Joseph Wisniewski , Sep 05, 2010; 03:40 p.m.

You really need to tell us more about what you're trying to shoot. You've got some idea of that, in your head, but you've not shared it. Instead you've shared your particular solution, and are asking us to fix your solution, when it might be a lot easier to look at the problem, instead.

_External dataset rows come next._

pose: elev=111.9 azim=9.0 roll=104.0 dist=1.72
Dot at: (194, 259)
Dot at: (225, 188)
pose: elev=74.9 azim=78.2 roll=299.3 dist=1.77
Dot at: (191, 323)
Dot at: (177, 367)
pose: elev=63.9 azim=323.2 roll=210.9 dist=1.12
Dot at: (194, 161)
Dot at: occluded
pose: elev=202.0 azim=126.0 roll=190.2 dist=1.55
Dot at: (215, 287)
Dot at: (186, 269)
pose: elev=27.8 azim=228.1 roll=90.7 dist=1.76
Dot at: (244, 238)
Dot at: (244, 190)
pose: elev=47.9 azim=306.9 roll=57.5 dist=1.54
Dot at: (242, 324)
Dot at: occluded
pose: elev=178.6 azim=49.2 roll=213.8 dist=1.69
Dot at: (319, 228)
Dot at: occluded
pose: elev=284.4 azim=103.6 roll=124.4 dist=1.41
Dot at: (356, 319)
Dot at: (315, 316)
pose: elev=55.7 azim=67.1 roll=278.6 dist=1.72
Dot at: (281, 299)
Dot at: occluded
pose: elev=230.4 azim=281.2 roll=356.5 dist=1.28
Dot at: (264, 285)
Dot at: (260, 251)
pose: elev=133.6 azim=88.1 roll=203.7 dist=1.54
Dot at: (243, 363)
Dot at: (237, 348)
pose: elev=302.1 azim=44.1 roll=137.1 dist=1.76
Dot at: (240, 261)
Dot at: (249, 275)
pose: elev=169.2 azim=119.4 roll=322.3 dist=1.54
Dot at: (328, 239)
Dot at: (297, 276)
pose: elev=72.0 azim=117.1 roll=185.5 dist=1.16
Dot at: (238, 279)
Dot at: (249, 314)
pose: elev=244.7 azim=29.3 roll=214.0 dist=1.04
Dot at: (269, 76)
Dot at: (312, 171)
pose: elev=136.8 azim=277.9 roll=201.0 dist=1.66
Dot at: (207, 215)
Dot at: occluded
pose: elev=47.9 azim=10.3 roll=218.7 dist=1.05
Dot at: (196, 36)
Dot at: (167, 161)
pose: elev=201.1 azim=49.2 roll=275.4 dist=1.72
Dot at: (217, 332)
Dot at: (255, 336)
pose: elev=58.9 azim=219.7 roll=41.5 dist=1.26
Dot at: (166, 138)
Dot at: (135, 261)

I took a look at your photo.net portfolio, you've got two macro images, both bee on flower. That's low magnification, long distance. Some of the ways to do that:

  • Extend your 100-200. Get an extension tube or three (the Kenko set of 12, 20, and 36mm is popular) and a Canon to Pentax adapter. The 36mm is probably just right for bees. And you get to stay 300mm from them, which is great, since bees are weird about people close to them. Yes, it's manual focus, but that's all we do at that sort of magnification, autofocus is nearly useless.
  • Get a used or "off brand" 150 or 180mm macro lens. The results will be better (sharper, better contrast, less distortion), which won't matter that much for those bees, but will help with flowers, and those "industrial" shots you mentioned in a different post.

Something to consider, I'm not sure what you meant as "industrial". That's often low magnification, low distortion work that can be done with a simple, manual focus macro lens. I've used a Nikon 55mm f2.8 (about $100-200 used) and it can cover about 70% of what I call "industrial". And again, you can get an adapter for the 5D II. Or, you might already have a Pentax 50mm f2.8 macro around. Great lens on a Canon adapter.

And you might be looking to do some higher magnification work. That's where the coupling comes in. Got a 50mm f.14 Pentax normal? That's 1-2x coupled to the 28-105 (you really want to keep the 28-105 up in the 50-105mm range when doing this), and 2-4x coupled to the 100-200mm (get that Pentax adapter). A 35mm f2 or a 24mm f2.8 can take the magnification even higher.

Want something wild? Here's a 20mm f2.8 "main" lens, reversed on the front of a 200mm f4. The cactus flower stamen is only about 1/16 inch (or about 2mm) long. This wasn't easy, it took a lot of time and work, but it's an example of why one would try coupling. Like I said earlier, coupling always gives you about 39mm working distance. In comparison, I have an amazing 18mm Zeiss Luminar, a very exotic macro lens, that has to be used on a bellows. At 10x, it has a working distance of about 15mm, less than half what the coupled 20 and 200 give me. The working distance helped me set this up and get the light right.